Terremoto, danni irreparabili all’economia dell’Emilia
ROMA – Cantine e macelli dai quali si ottiene la materia prima per il prosciutto di Parma hanno fermato le attivita’ e solo per l’aceto balsamico – sottolinea la Coldiretti – si stimano danni per 15 milioni di euro mentre sono circa un milione le forme di Parmigiano Reggiano e Grana Padano rovinate a terra dopo le ultime scosse che hanno provocato ulteriori crolli delle “scalere”, le grandi scaffalature di stagionatura, come nella latteria sociale di Porto Mantovano e nel caseificio e magazzino di Pietro Rossi di Correggio in provincia di Reggio Emilia.
********
Esercizi proposti.
(a) Elenca tutti i prodotti alimentari nominati nel testo sul terremoto in Emilia.
(b) Prosegui il testo sul terremoto in Emilia dopo la sua ultima frase.
********
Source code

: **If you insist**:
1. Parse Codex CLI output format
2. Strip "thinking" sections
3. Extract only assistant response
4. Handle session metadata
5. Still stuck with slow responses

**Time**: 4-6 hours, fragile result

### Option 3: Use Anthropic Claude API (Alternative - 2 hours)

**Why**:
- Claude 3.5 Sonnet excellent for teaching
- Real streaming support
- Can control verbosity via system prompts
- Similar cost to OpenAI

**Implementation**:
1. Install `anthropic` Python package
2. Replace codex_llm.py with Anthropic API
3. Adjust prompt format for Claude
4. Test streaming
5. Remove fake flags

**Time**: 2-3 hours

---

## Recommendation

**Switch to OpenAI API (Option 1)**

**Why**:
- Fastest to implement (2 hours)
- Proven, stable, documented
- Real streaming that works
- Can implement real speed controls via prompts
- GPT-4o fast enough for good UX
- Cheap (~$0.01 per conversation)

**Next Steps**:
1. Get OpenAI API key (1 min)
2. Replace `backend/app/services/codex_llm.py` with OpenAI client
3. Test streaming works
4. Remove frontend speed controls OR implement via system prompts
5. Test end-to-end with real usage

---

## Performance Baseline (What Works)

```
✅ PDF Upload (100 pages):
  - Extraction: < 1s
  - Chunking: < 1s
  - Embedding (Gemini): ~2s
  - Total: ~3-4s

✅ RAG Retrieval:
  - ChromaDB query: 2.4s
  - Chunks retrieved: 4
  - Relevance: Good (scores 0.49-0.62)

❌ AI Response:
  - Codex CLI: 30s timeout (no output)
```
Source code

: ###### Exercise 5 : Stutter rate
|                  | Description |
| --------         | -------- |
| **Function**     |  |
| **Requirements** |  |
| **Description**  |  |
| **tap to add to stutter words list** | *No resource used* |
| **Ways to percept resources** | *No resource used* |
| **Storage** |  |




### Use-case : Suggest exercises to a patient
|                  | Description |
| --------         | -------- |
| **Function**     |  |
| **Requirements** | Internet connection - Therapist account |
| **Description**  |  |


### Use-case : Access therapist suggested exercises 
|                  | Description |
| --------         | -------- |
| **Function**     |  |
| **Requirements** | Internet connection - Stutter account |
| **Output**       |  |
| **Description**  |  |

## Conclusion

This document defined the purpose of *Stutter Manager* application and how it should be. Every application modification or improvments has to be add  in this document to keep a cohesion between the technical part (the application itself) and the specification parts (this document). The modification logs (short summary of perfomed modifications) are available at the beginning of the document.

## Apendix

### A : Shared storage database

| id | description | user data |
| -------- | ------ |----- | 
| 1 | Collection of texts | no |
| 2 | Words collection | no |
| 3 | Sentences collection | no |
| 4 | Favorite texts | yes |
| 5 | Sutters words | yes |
********
Soluzioni numerate.
(a) Prosciutto di Parma, aceto balsamico, Parmigiano Reggiano, Grana Padano.

(b)
A 100 metri dall’industria biomedicale Emotronic a Medolla nell’azienda di Mauro Galavotti sono crollati i magazzini di fieno con impianto fotovoltaico, i centri aziendali sono lesionati e c’e’ bisogno di container per le persone e gli animali nella stalla dove ci sono le mucche che producono latte per il Parmigiano Reggiano. A Mirandola – continua Coldiretti – nella stalla di Davide Pinchelli che si trova a 150 metri dell’industria Bbg, dove purtroppo ci sono state vittime, sono crollati i centri aziendali. Nel mantovano il sisma – spiega Coldiretti – non ha risparmiato gli agriturismi: allo “Zibramonda” di Quistello ci sono fratture nel tetto e sui muri e la struttura e’ fuori uso.